August 12, 2000.
The dreadful beast had ten horns and huge iron teeth. He was breaking everything, and trampling the pieces he did not devour. What was this vision all about? Daniel himself was troubled.
Virtually all Bible believers, from ancient times to the 20th century, accept the four beasts of Daniel 7 as representing Babylon, Persia, Greece and Rome. All agree the dreadful fourth beast is Rome. However, the agreement stops here.
The prophecy says of the fourth beast: “As for the ten horns, out of this kingdom shall ten kings arise.” Early Christians correctly saw this as a breakup of the Roman Empire. However, in modern times, the theory has arisen of a “revived” Roman Empire with ten divisions. Futurists were excited in the 1950’s with the birth of what is now the European Union. As membership grew from six to ten by the late 70’s, there were many calls for us to see prophecy being fulfilled before our eyes. Then the membership passed ten. Today it stands at 15, with an additional 13 active candidates. The ten-nation-revived-Europe theory is in shambles.

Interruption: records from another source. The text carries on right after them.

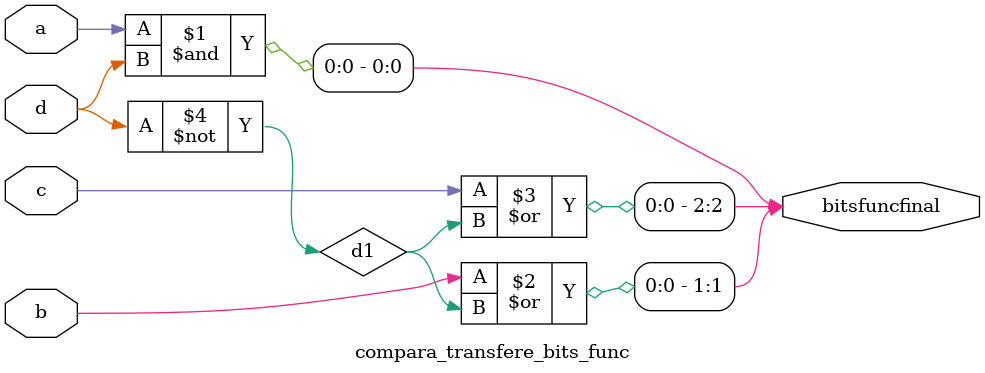
<source format=v>
module compara_transfere_bits_func(
	input a,b,c,d,
	output wire [2:0] bitsfuncfinal
);
//saida 1
and and0(bitsfuncfinal[0],a,d);
//saida 2
not not0(d1,d);
or or0(bitsfuncfinal[1],b,d1);
//saida 3
or or1(bitsfuncfinal[2],c,d1);
endmodule 
//passa bits da função da interface 1 ou 011
</source>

To the rescue the “Midnight Call,” a popular prophecy magazine. It offers an alternative “speculation” for the ten horns: “Europe, Far East, Mid East, North America, South America, South Asia, Central Asia, Australia and New Zealand, Southern Africa, Central Africa.” Can you believe it?! Whatever happened to “the revived Roman Empire”? Whatever happened to the fourth beast being Rome? Whatever happened to keeping prophecy in context?
It is time to fold up the newspapers and open the history books. In the fifth century A.D., the declining Roman Empire disintegrated into ten barbaric parts, ushering in the Middle Ages. The prophesied ten horns thus became an historical reality.